The bill arrives. He pays with a card, but makes a point of leaving her a 20-dollar bill. He places the bill carefully, intentionally, neatly in the middle of the table, fussing with how level and even it appears. When he leaves, he stops her and points to the table. “For you.”

#2: Forty-something bartender. Tall and lean. Thick glasses and soft spoken. Always friendly, of course, but shy and serious. One time I ordered a chocolate martini from him  and he beamed. Probably one of the worst concoctions I’ve ever had, but I smiled when he asked if I liked it. “That was fun!” he said.  “Nobody orders drinks like that, ever! Want another?” I shake my head. “I’m good.”

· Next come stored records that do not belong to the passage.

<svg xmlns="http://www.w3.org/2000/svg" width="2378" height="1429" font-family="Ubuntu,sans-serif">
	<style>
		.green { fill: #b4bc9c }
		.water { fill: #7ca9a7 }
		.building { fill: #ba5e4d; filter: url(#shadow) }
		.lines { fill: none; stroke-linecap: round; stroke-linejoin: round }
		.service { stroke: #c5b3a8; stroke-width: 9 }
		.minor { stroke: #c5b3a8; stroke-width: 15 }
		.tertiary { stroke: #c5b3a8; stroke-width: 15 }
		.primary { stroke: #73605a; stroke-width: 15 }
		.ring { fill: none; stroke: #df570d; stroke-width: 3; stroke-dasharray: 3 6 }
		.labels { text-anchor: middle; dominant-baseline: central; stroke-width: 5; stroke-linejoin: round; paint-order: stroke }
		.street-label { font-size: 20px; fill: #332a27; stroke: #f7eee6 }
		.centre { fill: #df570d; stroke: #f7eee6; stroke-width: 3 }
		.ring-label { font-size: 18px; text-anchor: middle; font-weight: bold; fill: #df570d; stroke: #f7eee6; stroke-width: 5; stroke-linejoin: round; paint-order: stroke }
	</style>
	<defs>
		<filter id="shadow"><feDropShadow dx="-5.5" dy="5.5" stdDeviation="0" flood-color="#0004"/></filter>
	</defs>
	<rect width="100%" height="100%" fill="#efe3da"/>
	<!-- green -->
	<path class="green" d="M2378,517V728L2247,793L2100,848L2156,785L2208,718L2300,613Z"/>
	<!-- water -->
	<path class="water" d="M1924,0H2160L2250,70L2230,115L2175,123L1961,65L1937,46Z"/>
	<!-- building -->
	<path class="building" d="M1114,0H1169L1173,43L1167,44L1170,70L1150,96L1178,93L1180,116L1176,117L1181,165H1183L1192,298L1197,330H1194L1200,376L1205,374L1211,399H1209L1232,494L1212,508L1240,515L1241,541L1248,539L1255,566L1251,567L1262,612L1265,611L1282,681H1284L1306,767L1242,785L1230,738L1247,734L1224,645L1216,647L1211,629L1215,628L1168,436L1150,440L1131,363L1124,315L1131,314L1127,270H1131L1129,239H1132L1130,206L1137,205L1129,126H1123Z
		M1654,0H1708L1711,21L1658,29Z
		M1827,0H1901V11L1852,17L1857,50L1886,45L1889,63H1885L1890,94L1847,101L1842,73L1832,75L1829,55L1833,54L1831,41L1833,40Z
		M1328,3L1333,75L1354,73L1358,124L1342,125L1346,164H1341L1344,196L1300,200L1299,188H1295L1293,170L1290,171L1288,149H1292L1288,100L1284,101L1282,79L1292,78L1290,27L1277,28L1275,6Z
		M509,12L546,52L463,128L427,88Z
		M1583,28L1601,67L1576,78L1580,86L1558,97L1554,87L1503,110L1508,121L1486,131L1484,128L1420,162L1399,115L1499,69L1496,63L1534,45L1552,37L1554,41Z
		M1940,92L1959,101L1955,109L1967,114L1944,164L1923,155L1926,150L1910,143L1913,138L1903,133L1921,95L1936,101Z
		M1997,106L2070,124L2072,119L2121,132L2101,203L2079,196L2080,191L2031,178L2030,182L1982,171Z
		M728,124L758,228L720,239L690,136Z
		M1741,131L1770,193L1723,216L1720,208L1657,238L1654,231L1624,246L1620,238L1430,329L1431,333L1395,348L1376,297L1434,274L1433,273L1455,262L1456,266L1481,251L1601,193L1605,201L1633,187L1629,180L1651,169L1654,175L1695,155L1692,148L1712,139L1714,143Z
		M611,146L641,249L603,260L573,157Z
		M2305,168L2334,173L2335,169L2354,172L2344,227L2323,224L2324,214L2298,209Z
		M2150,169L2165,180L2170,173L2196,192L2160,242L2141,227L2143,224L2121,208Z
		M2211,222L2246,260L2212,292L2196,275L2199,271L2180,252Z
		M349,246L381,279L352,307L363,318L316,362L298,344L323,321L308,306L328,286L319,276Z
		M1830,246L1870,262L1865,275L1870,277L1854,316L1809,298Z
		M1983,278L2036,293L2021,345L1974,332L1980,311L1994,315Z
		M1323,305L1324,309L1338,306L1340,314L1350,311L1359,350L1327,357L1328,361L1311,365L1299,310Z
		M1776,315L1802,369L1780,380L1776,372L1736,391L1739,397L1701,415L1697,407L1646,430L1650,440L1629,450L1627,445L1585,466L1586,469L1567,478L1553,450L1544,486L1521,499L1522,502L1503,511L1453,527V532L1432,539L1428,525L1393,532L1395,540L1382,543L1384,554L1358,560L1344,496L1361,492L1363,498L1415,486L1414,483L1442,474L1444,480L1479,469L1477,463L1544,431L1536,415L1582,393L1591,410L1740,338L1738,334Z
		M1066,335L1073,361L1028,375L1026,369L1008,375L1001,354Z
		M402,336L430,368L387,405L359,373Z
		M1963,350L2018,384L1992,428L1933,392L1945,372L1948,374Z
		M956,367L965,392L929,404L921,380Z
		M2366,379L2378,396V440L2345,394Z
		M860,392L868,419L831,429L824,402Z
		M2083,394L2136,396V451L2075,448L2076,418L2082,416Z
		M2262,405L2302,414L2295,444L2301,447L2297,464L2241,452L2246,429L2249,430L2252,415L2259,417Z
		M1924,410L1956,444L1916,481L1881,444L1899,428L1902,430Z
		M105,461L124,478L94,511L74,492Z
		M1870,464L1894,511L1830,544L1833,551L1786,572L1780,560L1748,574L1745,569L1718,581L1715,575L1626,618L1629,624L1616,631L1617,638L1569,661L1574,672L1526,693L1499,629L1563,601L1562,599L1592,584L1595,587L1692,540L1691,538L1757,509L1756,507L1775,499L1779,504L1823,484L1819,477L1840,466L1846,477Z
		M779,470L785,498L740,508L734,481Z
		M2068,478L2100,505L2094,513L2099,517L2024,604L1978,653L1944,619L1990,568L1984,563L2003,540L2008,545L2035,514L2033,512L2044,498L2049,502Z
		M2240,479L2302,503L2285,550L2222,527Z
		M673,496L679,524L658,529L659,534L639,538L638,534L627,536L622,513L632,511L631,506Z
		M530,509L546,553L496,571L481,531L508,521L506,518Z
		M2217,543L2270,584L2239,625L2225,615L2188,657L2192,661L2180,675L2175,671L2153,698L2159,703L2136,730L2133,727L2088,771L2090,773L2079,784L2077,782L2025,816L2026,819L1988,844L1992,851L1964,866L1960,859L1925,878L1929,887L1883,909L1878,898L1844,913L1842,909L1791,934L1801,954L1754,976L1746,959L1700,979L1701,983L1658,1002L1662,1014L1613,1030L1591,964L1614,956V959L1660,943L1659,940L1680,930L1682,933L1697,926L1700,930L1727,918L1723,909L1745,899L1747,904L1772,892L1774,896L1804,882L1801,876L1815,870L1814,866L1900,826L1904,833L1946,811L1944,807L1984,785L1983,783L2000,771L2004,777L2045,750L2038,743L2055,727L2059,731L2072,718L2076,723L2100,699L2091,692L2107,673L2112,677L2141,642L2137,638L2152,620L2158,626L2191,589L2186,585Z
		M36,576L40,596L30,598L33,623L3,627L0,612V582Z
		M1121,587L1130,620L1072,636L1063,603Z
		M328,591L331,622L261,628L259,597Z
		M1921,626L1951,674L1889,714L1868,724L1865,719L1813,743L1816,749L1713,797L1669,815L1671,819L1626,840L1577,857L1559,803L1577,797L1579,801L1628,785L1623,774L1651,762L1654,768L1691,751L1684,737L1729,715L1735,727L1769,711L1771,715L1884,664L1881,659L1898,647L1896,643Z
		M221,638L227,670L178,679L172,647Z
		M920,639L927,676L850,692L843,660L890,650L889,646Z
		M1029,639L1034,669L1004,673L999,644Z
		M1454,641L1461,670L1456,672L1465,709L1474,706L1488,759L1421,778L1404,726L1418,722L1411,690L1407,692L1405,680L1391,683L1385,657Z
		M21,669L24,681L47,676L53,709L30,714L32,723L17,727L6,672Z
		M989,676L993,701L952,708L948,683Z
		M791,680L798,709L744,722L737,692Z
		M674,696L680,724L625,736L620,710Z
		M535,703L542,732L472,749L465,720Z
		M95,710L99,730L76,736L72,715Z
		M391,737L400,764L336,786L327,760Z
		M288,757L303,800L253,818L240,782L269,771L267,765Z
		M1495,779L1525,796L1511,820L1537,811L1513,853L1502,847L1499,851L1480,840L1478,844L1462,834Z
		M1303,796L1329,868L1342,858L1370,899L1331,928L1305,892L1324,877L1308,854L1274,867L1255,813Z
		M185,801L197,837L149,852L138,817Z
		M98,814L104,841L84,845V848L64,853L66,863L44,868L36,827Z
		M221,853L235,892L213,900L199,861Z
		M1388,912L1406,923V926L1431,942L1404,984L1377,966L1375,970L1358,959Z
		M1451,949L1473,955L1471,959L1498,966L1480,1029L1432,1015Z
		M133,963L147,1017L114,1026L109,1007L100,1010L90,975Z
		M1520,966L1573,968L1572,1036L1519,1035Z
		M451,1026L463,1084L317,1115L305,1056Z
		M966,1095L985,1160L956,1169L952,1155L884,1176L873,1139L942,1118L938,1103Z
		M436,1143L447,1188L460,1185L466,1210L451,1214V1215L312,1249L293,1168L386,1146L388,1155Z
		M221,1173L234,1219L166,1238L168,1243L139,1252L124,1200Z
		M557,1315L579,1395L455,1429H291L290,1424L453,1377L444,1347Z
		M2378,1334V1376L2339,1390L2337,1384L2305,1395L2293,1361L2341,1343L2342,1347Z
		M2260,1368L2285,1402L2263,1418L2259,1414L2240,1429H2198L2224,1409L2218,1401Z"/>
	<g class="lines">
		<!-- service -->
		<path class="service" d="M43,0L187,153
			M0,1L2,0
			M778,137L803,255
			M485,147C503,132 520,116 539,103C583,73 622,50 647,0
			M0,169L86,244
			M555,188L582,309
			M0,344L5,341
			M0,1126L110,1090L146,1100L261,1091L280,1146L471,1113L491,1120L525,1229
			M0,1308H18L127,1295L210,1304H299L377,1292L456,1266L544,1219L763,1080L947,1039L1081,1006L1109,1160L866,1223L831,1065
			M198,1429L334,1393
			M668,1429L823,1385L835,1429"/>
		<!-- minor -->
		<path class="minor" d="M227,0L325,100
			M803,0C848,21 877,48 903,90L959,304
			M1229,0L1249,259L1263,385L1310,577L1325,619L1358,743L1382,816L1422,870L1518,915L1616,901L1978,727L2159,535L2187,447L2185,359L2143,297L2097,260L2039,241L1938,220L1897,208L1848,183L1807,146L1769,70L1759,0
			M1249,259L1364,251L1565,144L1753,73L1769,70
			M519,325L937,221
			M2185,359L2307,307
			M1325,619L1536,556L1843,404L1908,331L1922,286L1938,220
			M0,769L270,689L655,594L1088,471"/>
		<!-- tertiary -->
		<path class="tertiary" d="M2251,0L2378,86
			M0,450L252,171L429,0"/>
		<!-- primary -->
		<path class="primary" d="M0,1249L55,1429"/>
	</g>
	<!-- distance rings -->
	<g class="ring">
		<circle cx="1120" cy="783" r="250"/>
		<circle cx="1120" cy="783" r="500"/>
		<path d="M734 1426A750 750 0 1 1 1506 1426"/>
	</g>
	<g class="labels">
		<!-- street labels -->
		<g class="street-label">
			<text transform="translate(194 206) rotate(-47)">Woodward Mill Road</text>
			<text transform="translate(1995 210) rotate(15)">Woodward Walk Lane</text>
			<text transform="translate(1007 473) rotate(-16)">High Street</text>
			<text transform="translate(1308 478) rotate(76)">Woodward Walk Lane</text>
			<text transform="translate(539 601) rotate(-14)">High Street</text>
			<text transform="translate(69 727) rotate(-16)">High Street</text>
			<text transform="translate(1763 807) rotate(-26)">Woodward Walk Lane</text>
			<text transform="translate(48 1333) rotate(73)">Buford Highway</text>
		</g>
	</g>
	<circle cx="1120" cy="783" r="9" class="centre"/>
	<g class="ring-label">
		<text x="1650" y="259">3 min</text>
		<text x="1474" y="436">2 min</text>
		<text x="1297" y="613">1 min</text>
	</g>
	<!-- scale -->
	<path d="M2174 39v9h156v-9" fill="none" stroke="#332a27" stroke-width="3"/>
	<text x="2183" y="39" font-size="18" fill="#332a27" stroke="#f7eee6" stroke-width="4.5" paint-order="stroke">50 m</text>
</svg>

#3: “I’m 61 and retiring in 4 years!” It was something she was always quick to say. Short and very, very round. When I say short, I mean not technically a dwarf, but unquestionably short. So is her hair. She proudly sports a Dennis the Menace tuft. “I tell the barber, it’s not short enough if it isn’t standing up!”
Happy and energetic, but something about  her puts you on guard.
“I hate beans,” she says giving a mock shudder and vomit. “Hate! Any of ’em. All of ’em!” with another mock shudder and vomit. You get the feeling you’re supposed to ask why, but something tells to you keep quiet and not engage. She continues to shake her head and pantomime she’s been made to sniff a turd.
Over time, you come to realize there is something not quite right about her, so you distance yourself. Eventually, you mention this to your manager, who surprises you when she says, “Good idea.”
It’s been a couple of weeks since she was fired. People were surprised she lasted as long as she did (10 months). Turns out she fucked up a lot, in many different ways. But always with a smile.
Anway, she was at our workplace tonight, happy as you please, as if showing up at the workplace that summarily dismissed her with cause (and a long list of causes, at that) ain’t no big thing. “Bet you’re surprised to see me!” she says. I laugh, awkwardly, and walk away.
I get it. It’s a big Fuck You. But she didn’t come in the building with guns ablazing. So, you keep just being you, Terri. You just keep being you.


Thinking of April’s wonderful character studies!